Set realistic goals. One of the main reasons we struggle to keep resolutions is that our goals aren’t practical. Most people aim too high and consequently bail when they don’t see immediate success. The result? Frustration, angst, and having that extra slice of pizza or scoop of ice cream with a “who cares” attitude. So, set realistic goals and break them down between long- and short-term aims. You might also consider setting several smaller goals that are easier to attain than your big goal. With each little success, you’re more likely to become more motivated.
Jump “back on the horse” immediately. If you find that you’ve slipped from your plan, don’t wait until ‘Monday’ to start again. Instead, reintroduce the new habit as soon as possible to avoid guilt and developing unhealthy patterns.
Forgive yourself. Silencing our inner critics can be seriously tough—but crucial if we’re going to hit our goals. Here’s how Gabrielle Bernstein does it: In a quiet moment, go through the list of ways you attack yourself. Next to each attack write: I forgive this and I release this. Setting the intention to forgive yourself sets the practice in motion. Bernstein does this practice whenever she detours into fear-based thoughts or actions. Whenever you notice self-attack set in, simply say, “I forgive myself and I release this thought.” It’s an amazing practice for maintaining a healthy relationship with yourself.

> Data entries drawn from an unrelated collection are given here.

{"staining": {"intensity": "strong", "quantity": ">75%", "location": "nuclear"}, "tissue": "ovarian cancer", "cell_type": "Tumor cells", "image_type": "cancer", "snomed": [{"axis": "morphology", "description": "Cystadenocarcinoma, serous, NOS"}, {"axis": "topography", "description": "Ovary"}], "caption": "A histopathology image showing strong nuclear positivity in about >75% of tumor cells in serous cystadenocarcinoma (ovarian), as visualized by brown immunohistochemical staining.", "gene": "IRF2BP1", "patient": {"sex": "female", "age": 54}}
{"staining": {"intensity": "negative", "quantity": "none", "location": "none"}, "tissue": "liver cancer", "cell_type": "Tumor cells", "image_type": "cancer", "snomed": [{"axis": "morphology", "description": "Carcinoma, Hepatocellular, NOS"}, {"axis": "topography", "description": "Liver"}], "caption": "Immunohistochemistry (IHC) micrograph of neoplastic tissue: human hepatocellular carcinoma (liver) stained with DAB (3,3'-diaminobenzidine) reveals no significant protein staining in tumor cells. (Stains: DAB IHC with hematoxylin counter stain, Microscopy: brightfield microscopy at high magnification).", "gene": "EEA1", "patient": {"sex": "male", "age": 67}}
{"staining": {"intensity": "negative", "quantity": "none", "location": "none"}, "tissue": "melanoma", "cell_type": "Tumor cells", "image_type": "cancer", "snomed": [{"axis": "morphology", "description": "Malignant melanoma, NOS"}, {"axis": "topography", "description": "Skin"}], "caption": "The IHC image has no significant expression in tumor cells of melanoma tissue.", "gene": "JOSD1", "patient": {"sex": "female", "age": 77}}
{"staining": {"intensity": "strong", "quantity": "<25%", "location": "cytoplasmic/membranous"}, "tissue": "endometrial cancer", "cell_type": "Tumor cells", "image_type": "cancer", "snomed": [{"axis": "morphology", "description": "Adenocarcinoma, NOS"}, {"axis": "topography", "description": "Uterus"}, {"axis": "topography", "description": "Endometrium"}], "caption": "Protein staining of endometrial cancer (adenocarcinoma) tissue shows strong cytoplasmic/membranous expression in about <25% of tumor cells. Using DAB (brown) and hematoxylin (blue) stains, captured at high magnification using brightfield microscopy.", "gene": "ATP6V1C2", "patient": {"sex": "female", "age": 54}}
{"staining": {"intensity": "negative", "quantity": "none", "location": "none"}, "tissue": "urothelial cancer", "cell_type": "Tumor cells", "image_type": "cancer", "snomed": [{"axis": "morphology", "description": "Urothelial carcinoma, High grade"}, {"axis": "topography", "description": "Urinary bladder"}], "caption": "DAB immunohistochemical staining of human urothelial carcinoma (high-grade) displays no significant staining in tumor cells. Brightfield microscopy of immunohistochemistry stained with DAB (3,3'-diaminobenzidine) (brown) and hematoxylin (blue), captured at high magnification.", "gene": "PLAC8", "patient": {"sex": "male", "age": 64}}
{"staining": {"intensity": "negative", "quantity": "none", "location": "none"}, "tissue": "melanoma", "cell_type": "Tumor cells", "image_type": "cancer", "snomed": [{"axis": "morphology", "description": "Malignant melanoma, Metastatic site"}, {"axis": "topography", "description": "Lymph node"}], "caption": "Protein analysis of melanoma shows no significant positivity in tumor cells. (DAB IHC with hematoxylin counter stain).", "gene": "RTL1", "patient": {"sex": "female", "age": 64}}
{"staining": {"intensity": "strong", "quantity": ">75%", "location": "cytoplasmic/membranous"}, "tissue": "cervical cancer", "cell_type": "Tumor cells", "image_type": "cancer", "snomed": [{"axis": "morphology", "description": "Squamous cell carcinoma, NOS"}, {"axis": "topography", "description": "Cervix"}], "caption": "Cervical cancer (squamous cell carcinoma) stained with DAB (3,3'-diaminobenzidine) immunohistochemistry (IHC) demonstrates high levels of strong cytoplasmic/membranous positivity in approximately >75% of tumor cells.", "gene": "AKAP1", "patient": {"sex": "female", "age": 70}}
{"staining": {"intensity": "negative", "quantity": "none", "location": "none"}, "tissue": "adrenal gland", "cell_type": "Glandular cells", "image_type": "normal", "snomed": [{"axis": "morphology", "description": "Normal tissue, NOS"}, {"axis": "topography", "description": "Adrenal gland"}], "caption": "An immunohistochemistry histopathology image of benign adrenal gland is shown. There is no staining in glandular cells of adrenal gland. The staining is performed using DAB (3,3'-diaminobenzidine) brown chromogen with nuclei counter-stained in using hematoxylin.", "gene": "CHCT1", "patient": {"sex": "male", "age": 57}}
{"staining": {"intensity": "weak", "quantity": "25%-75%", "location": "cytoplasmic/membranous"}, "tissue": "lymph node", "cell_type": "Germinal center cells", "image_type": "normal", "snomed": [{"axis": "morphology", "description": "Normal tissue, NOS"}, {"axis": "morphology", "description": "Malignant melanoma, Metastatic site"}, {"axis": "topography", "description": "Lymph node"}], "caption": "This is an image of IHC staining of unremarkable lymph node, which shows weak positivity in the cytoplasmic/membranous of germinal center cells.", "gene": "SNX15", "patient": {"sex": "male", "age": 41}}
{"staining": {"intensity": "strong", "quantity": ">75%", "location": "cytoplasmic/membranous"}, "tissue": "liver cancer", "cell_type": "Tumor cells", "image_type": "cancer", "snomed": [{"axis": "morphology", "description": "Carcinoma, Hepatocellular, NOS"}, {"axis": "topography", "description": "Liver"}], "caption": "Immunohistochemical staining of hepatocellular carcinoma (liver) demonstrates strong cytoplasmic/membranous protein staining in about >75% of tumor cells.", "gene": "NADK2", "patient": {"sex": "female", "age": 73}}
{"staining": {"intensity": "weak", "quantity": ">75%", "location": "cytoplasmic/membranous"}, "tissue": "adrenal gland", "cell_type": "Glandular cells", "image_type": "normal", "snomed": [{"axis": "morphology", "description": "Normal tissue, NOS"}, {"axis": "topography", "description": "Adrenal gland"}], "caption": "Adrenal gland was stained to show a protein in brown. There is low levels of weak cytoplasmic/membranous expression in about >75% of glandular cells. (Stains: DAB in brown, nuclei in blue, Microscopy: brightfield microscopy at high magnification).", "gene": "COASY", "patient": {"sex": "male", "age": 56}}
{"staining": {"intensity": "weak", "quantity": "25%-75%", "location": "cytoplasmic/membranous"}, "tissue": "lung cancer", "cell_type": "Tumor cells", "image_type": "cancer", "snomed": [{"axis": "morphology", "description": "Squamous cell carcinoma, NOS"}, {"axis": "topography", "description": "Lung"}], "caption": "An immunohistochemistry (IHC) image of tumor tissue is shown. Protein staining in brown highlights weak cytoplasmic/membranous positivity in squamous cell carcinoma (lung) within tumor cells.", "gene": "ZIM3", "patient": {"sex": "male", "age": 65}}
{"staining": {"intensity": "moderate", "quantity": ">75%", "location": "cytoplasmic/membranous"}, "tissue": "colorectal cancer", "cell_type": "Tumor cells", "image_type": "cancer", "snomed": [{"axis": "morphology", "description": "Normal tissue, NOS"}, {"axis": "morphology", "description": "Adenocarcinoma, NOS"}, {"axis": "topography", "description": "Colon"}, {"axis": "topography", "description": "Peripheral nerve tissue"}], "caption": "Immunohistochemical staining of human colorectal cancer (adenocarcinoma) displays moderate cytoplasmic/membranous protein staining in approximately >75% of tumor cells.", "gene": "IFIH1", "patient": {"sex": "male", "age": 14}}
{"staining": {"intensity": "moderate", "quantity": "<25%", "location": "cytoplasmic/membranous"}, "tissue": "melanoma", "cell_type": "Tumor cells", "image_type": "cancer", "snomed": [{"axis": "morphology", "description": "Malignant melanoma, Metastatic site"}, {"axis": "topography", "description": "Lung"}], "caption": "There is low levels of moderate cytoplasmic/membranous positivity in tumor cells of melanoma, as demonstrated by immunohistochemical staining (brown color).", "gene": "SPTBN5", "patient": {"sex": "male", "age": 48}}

Give yourself a pat on the back. Take time to recognize your progress, no matter how insignificant it may seem. All too often we beat ourselves up about what we’re not doing and how we haven’t done enough, which doesn’t do anything for our progress. Instead, treat yourself for meeting your goals, even small ones. For instance, if you’ve committed to making it to The Studio (MDR) three times a week, promise yourself a reward, such as a new workout top or water bottle at the end of the week. Even better? Have a special reward in mind for when you reach your final goal.